» **Extract to read**
···

# No Internet :(



## rescuepenguin (Apr 21, 2010)

Last Wednesday sometime between 4 am and 1 pm our Internet conection got cut. 
I immediatly put on my network tech hat and traced it back to the fact that the cable modem was not 
Receiving a signal from Shaw. I guy at Shaw put a rush on getting a tech out to my place
To look at it. The person in the suite next to us moved out the day before. They agreed that it 
Was probable the the tech cut my service by mistake. He said the tech would be there Thursday
Or Friday. I was home all day Thursday except for 1 hour. Guess what, while I was out I got a call 
From the office saying that the tech was there and there was a dog right where he needed to be. The 
Dog belongs to the people upstairs, between 4 adukts up there it is rare for them all to be out at the same time
I rushed home and got there within 10 mins. I saw no tech and no dog. There was a closed gate between
The very large dog house and the box I believe to be the cable box. The next appointment is for Sunday
Afternoon. Wish me luck. Until the issue is resolved we are using our Blackberrys and iphone for email
And internet. That means we can't reply to PMs until then. It was hardwork typing out this message on a 
Blackberry.



Steve


----------



## rescuepenguin (Apr 21, 2010)

*No Internet  ---- Update*

Shaw phoned me today to cancel the appt. They are gonna try again tuesday.


----------



## eternity302 (Apr 22, 2010)

Sorry to hear that... i wuz 8 years with Shaw I believe... They didnt care about losing us as a customer at all, this is why i now have Telus internet! Not telling you to switch, but I haven't experienced a problem from them for 2 years! Happy =)


----------



## onefishtwofish (Apr 21, 2010)

kinda makes a person feel insignificant....


----------



## rescuepenguin (Apr 21, 2010)

Good news  Got internet back. The guy last week didn't notice that the splitter, was err split. In other words damaged. He put a new one on and everything works great. In the defence of the guy last week, he would have to of taken the splitter off to notice the damage

Steve


----------



## plantedinvertz (Apr 21, 2010)

Glad to hear


----------



## O.C.D Fishies (Apr 21, 2010)

Welcome Back Steve


----------

···

» **Excerpted data**
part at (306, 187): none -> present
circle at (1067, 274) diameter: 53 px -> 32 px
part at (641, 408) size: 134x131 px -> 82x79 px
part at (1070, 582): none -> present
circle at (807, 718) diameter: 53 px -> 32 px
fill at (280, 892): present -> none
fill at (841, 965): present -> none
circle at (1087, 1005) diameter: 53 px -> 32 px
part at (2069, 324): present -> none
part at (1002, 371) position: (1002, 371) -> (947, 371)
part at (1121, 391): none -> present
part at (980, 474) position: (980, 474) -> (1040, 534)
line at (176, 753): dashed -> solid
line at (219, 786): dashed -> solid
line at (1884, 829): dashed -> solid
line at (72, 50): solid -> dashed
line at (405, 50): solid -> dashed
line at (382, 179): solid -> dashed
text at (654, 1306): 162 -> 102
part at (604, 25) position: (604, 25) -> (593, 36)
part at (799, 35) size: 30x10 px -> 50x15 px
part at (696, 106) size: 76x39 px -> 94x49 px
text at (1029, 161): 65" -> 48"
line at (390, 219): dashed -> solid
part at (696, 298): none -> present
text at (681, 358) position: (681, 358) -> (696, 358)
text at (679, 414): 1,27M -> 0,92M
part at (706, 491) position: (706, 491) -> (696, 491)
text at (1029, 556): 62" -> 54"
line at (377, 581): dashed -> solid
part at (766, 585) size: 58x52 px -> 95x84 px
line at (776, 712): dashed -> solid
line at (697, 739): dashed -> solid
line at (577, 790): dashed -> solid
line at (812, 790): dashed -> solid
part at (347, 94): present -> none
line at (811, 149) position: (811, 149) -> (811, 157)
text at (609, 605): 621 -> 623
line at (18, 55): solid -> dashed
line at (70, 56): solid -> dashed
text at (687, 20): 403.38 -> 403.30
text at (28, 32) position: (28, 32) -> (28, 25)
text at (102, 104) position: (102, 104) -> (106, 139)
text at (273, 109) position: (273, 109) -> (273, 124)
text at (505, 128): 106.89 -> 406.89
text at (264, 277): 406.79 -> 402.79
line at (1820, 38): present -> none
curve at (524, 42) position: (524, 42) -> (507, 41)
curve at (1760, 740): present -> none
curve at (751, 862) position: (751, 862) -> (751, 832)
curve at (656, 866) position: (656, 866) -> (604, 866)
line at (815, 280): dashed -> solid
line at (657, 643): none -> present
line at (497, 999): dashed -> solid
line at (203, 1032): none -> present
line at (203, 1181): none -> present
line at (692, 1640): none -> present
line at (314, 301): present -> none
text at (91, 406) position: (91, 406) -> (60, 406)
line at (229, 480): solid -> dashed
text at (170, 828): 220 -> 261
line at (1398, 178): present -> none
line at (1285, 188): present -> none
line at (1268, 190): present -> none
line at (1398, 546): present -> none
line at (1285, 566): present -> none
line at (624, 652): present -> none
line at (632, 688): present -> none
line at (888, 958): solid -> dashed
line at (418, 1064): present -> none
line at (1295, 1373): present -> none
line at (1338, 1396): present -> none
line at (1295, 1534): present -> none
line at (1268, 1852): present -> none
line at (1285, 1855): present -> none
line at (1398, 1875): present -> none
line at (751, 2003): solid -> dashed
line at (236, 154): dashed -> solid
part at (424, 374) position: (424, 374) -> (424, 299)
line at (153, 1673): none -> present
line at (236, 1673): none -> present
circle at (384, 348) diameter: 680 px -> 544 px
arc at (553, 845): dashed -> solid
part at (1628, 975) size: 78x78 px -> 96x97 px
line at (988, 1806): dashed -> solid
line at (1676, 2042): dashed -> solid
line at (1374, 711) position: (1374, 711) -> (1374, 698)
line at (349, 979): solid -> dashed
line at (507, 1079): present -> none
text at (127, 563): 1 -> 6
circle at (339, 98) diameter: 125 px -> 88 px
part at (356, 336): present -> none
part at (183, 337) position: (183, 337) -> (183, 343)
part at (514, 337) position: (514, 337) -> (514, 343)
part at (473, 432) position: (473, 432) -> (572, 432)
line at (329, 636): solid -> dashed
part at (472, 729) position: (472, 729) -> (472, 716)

···

» **Required task**
In the forum thread about the lost internet connection, what turned out to be the cause of the outage?

» **Output for this task**
The splitter was damaged, and putting on a new one got everything working again.